Let's pretend I have a list of items. They happen to be domain names, in this case:
- tuaw.com
- apple.com
- last.fm
- navy.mil
- google.com
- code.google.com
Personally, I think the most handy search term for me is .+. It works like a wildcard. In our list, if I searched for .+.com it would show hits on lines 1, 2, 5 and 6.
Of course, I could just search for .com and it would hit on the same lines. The difference is that with the RegEx in place, text editors will frequently highlight the entire line, making it easy to find and replace things. For example, if I wanted to delete lines that contained .com, I would search for .+.com and replace it with an empty string.
(Commenter Eric notes I can make the expression .+.com$ to ensure that it's not catching something like www.commons.org. You can read more about the $ character in a little bit. Thanks, Eric!)
I can also search for something like g.+g, and get the string "goog" on lines 5 and 6.
Next is the pipe character: |, which means "or." If I search for fm|mil, it will hit on both lines 3 and 4. I can highlight the entire line if I search for .+fm|.+mil.
You can also use Regular Expressions to add text in a repeatable sort of way. For example, if I wanted to add "http://" to the beginning of every line, I would search for ^ (that's shift + 6), and type "http://" in the replace box. After clicking "Replace All," I'd get a list that looked like this:
- http://tuaw.com
- http://apple.com
- http://last.fm
- http://navy.mil
- http://google.com
- http://code.google.com
You can do the same thing for adding text to the ends of lines by searching for $. Just as ^ is the way to find the beginning of a line, $ is the way to find the end of a line.
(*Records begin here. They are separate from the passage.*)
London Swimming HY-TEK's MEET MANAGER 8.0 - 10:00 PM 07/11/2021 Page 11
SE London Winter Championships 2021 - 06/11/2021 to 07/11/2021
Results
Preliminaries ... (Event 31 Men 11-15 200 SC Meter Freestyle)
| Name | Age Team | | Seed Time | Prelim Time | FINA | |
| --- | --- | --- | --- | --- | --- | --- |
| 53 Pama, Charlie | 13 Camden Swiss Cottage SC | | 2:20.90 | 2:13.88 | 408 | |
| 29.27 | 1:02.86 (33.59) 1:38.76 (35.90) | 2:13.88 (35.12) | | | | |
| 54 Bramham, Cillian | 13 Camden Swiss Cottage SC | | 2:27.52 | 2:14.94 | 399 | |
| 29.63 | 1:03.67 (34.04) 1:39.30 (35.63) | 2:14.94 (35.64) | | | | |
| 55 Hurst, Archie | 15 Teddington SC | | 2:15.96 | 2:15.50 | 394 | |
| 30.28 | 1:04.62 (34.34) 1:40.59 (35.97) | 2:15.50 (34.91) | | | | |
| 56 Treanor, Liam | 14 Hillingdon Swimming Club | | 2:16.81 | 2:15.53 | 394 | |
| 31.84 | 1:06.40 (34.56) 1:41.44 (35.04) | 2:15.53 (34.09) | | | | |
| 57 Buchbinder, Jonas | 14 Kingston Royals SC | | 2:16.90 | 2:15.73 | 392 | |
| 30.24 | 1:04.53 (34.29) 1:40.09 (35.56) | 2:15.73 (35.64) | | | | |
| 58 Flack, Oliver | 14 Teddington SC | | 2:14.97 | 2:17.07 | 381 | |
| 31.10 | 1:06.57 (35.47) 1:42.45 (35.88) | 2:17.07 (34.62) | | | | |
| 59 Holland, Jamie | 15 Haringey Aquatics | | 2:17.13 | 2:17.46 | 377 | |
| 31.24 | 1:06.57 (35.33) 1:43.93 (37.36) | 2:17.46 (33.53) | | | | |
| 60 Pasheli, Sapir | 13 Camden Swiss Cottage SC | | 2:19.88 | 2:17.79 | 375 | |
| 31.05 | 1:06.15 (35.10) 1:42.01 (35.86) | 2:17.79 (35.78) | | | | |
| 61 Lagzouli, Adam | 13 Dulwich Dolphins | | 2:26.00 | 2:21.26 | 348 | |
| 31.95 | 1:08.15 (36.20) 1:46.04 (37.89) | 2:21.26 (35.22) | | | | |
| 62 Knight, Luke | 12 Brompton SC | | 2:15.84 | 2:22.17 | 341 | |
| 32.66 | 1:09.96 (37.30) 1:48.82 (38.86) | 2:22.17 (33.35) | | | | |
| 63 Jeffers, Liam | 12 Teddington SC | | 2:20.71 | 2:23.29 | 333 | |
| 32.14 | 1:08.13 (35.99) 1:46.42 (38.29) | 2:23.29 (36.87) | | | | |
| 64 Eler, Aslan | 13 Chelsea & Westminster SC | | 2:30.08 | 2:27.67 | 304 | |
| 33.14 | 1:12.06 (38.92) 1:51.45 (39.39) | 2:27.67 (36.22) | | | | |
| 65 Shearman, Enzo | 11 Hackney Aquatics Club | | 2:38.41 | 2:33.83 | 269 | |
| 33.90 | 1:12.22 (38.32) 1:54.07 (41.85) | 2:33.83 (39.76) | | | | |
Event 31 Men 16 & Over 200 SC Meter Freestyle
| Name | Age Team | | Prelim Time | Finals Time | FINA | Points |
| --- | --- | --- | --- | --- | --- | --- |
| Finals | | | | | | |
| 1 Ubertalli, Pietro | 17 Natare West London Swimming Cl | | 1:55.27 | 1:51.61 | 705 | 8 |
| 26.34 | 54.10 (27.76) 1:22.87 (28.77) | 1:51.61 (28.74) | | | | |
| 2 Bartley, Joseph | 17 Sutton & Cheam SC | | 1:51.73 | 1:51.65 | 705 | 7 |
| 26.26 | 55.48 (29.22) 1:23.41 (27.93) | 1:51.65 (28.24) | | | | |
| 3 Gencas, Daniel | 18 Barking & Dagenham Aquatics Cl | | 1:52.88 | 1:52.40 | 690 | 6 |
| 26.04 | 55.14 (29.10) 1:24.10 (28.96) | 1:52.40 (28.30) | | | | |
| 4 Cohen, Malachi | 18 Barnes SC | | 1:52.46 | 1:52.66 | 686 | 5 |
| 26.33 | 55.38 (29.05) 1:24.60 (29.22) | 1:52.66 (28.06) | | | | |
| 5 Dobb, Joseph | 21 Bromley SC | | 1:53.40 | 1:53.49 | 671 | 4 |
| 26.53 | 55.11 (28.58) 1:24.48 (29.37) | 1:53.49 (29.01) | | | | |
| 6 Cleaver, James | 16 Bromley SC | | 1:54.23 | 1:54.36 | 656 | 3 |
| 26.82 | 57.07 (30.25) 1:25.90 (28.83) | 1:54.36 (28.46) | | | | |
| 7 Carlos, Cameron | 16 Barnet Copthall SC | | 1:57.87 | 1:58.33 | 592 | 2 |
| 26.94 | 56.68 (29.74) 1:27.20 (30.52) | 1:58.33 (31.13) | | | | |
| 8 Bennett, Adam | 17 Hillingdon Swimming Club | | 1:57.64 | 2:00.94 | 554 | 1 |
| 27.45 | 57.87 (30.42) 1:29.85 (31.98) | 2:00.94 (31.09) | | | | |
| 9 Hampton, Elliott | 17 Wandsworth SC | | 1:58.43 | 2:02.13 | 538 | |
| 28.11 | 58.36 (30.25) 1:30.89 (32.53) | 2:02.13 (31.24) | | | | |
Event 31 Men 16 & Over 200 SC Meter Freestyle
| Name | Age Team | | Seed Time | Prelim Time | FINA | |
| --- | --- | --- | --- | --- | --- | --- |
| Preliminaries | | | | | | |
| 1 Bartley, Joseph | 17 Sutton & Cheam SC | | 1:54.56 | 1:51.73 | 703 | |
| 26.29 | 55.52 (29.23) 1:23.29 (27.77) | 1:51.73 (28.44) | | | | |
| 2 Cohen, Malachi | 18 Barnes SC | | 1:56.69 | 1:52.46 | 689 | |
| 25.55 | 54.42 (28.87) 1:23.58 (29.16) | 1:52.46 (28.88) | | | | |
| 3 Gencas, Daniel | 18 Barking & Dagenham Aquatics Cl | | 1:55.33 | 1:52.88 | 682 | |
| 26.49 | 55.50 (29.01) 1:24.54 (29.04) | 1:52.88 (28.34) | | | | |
This is just the very tippy top of the massive iceberg that is Regular Expressions. For example, you could find any email address in a text document by searching for \b[A-Z0-9._%+-]+@[A-Z0-9.-]+.[A-Z]{2,4}\b. Scary! But there are plenty of sites to help you learn about RegEx, and even help you build search queries.
- regular-expressions.info is a great resource for learning about RegEx, including an excellent tutorial. (This is also where I got that giant email search query.)
- You can download a fantastic RegEx cheat sheet from Added Bytes.
- RegExr is an excellent web-based utility that helps you construct a RegEx query by showing you results in real time. Hits are highlighted as you write your expression.
If you have a favorite RegEx tip aimed at beginners, feel free to share in comments!
Get a WordPress.com Blog
![TUAW [Cafepress]](http://www.blogsmithmedia.com/www.tuaw.com/media/tuaw-cafepress-promo.png)


Reader Comments (Page 1 of 1)
Ichthydru said 4:11PM on 9-08-2008
Although ".+.com" could also match anythingcom as the ".+" part would match "anythin", the . (meaning any character) would match the "g", and the "com" matching... any guesses?
Reply
JTaby said 4:48PM on 9-08-2008
".+\.com"
Eric said 4:16PM on 9-08-2008
Your initial example is just slightly too general.
Instead of using ".+.com" I would use ".+\.com$" to make sure that ".com" is at the end. Likewise, searching for just ".com" would match a line like:
www.commons.org
or
haleyscomet.org
Also, kudos for including "+" in e-mail address. Many e-mail filters leave that out.
Reply
Robert Palmer said 4:22PM on 9-08-2008
Thanks -- though I can't take credit for the email filter ... as I noted, it came from regular-expressions.info.
And thanks also for the $ catch ... I've added that to the story.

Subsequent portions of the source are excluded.